Symposia
Research Methods and Statistics
Claire Cusack, M.S. (they/she)
Graduate Student
University of Louisville
Louisville, Kentucky, United States
Irina Vanzhula, Ph.D.
Assistant Research Professor
University of Kansas
Lawrence, Kansas, United States
Teague Henry, PhD (he/him/his)
Assistant Professor
University of Virginia
Charlottesville, Virginia, United States
Cheri Levinson, Ph.D. (she/her/hers)
Associate Professor
University of Louisville
Louisville, Kentucky, United States
Eating disorders (EDs) are serious psychiatric illnesses that are notoriously difficult to treat. Data-driven approaches to personalizing ED treatment may be one way to improve treatment outcomes. Preliminary research using network modeling suggests that targeting individuals’ ‘most central symptoms’ (i.e., symptoms with high strength centrality) reduced individual ED symptoms (Levinson et al., 2023). While these results are encouraging for future personalized treatments, it is possible other centrality indices, such as controllability centrality and out-strength, may also offer clinical utility (Henry et al., 2022). In this study, we use three network-informed symptoms (i.e., highest strength-centrality, average controllability, and out-strength) to simulate individual intervention effects among a sample with EDs.

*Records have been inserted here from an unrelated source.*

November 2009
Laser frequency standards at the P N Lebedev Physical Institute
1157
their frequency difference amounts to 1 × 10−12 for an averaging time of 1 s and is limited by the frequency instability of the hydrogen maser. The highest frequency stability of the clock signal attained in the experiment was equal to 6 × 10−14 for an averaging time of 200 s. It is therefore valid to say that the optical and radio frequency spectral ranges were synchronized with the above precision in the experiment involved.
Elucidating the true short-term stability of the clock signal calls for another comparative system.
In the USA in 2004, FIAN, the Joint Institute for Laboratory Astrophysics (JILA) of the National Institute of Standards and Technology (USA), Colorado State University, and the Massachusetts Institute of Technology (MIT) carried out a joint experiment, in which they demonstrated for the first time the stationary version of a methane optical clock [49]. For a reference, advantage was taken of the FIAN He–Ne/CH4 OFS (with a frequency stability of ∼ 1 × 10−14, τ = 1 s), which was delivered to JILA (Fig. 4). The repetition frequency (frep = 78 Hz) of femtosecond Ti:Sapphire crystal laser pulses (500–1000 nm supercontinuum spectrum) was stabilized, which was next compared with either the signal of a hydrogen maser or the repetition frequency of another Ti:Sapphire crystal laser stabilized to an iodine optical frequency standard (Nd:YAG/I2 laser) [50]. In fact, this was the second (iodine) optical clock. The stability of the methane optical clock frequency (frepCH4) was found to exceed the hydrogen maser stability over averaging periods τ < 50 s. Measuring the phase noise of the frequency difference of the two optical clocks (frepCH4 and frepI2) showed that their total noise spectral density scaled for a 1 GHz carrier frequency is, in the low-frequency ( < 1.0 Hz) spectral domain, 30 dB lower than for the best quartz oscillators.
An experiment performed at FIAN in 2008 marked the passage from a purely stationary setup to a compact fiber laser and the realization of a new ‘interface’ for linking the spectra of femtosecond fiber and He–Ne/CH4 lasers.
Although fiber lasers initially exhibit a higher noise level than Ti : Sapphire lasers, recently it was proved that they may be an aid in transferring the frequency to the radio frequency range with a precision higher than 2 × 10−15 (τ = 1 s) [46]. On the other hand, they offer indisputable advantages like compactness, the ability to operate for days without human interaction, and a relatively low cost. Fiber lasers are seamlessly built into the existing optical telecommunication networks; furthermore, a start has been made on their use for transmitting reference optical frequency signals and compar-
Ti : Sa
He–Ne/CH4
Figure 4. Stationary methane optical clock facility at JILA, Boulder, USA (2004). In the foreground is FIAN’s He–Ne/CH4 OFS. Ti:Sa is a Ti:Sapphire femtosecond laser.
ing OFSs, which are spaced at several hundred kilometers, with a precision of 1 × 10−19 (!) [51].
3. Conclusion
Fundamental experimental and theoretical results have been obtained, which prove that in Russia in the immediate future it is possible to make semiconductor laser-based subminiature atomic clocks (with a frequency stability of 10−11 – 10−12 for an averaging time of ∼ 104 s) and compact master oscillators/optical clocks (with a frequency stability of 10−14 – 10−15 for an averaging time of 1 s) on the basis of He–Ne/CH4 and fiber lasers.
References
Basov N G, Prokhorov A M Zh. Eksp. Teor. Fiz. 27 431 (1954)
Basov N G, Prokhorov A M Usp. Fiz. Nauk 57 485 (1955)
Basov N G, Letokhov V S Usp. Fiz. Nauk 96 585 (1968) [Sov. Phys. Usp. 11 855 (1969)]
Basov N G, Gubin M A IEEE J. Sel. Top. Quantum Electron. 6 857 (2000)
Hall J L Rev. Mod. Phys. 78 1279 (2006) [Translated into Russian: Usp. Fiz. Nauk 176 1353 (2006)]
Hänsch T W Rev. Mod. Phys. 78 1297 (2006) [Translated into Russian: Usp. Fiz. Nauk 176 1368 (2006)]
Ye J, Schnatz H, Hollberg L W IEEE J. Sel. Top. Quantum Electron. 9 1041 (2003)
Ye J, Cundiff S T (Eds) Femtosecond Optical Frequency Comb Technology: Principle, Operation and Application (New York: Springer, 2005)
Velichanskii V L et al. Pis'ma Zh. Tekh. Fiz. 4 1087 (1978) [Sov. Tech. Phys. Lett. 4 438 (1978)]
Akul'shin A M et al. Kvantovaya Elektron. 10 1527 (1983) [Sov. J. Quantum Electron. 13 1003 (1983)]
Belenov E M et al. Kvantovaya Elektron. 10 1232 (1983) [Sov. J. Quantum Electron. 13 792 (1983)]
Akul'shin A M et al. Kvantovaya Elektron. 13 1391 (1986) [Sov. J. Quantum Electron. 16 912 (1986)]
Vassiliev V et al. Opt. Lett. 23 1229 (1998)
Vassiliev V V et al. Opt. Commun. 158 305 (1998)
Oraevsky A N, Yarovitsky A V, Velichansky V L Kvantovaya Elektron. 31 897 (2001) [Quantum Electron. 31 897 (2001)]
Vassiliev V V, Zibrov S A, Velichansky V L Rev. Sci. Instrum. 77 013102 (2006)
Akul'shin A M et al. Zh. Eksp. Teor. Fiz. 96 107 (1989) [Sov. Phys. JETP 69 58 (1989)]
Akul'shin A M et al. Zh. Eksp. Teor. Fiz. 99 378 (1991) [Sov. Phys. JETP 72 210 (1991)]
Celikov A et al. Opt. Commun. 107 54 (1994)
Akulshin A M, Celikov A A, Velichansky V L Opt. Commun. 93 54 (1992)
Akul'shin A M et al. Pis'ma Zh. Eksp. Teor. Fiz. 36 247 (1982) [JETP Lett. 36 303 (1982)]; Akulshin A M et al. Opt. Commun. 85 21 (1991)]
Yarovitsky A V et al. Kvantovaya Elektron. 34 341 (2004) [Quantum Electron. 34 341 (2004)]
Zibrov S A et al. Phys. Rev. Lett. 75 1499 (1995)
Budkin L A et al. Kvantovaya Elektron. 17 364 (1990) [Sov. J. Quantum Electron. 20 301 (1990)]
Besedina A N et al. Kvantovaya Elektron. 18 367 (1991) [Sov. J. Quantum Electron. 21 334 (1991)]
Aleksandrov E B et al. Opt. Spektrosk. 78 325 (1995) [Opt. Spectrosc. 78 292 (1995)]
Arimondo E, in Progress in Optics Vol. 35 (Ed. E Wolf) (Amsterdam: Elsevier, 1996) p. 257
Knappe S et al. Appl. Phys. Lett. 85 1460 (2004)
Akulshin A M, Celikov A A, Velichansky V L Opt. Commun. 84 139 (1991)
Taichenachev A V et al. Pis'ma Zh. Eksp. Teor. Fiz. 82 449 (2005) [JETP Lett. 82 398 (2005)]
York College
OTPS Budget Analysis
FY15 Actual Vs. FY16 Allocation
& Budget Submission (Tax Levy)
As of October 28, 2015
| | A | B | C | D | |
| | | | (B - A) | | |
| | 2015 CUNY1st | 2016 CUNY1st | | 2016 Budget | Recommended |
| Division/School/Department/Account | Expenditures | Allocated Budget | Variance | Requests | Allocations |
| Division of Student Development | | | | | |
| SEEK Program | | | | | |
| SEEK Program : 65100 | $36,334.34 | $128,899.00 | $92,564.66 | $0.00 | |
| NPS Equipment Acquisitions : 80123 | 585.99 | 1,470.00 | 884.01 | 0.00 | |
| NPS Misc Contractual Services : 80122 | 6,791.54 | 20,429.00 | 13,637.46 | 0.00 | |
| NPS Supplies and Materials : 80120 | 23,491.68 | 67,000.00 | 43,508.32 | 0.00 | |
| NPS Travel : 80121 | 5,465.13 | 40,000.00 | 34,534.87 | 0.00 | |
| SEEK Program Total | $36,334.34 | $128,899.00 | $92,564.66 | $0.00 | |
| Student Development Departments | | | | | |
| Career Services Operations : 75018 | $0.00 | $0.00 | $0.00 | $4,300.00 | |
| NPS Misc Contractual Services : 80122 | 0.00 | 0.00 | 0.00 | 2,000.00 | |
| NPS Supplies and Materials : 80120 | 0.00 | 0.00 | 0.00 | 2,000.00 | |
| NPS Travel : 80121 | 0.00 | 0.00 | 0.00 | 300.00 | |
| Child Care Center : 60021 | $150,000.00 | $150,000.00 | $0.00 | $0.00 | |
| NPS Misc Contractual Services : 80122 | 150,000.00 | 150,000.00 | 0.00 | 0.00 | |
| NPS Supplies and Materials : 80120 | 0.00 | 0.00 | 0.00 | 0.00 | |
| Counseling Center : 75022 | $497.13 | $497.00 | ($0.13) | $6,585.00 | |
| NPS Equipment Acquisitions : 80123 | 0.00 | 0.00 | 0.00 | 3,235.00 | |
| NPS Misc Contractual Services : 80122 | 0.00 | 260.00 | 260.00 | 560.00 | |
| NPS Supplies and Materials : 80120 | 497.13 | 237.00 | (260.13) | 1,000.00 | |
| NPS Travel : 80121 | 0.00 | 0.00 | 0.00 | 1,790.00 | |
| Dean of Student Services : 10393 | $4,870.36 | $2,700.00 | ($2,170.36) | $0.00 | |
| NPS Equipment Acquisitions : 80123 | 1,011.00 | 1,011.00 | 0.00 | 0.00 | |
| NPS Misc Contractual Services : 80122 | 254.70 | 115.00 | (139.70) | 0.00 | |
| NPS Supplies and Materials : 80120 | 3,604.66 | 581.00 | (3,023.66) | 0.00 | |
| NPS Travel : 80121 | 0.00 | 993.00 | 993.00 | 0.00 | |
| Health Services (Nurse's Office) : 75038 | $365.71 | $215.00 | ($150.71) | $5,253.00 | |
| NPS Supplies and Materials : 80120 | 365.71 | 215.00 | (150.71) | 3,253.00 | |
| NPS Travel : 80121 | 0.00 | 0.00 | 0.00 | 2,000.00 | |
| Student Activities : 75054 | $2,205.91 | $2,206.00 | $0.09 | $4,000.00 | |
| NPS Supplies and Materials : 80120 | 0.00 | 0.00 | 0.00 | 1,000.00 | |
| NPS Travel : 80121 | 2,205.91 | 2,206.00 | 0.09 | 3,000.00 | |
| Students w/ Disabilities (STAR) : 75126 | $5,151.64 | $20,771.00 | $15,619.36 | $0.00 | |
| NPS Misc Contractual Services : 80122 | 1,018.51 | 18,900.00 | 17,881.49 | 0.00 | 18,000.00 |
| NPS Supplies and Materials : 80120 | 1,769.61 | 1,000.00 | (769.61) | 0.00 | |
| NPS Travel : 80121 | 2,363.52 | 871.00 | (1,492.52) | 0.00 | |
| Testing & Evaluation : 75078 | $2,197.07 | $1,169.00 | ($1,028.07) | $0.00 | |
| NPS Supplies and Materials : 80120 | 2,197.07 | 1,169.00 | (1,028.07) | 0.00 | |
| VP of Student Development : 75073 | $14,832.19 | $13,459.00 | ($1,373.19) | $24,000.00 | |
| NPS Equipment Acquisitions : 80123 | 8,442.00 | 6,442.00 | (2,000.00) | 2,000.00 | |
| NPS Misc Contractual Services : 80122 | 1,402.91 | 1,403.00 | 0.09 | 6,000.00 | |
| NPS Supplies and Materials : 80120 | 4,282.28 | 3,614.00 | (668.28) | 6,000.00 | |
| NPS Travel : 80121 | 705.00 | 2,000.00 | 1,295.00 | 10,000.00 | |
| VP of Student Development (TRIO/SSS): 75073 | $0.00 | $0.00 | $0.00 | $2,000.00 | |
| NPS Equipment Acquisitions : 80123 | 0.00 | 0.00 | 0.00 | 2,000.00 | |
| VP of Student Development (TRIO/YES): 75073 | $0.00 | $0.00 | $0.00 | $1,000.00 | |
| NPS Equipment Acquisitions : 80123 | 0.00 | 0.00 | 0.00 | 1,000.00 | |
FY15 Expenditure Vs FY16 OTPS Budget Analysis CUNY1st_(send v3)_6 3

Method: One hundred individuals with EDs completed ecological momentary assessment surveys 4 times/day for 25 days (100 total time points/person). We estimated a multilevel integrated vector autoregressive model to obtain a network of participant symptom dynamics and then calculated the average controllability centrality for each symptom. Using control theory, we simulated a 30-session intervention that targeted the symptom with the highest strength centrality (fear of weight gain), average controllability (thinking one had over-eaten), and out-strength (thinking about dieting). The treatment simulations were applied to each participant’s network. We calculated the number of days it took reduce the target symptom to a near-zero value for each participant.
Results: Most individuals’ symptoms remitted around session 15. Thinking one had overeaten was reduced to near-zero between sessions 14-17 (M=15.18, SD=0.85), thinking about dieting between sessions 11-21 (M=14.98, SD=1.39), and fear of weight gain between sessions 13-29 (M=15.05, SD=1.18).
Conclusions: Results from the current study show that participants displayed similar shapes in treatment response across symptoms targeted. Further, while there was some variability in precisely when symptoms remitted for a given participant, most symptoms remitted for most participants about halfway through the total length of the theoretical intervention. Results should be interpreted cautiously, as these models reflected theoretical idiographic trajectories rather than actual trajectories from treatment delivered. Future work is needed to compare these results to empirical findings to optimize network-informed personalized treatment for EDs.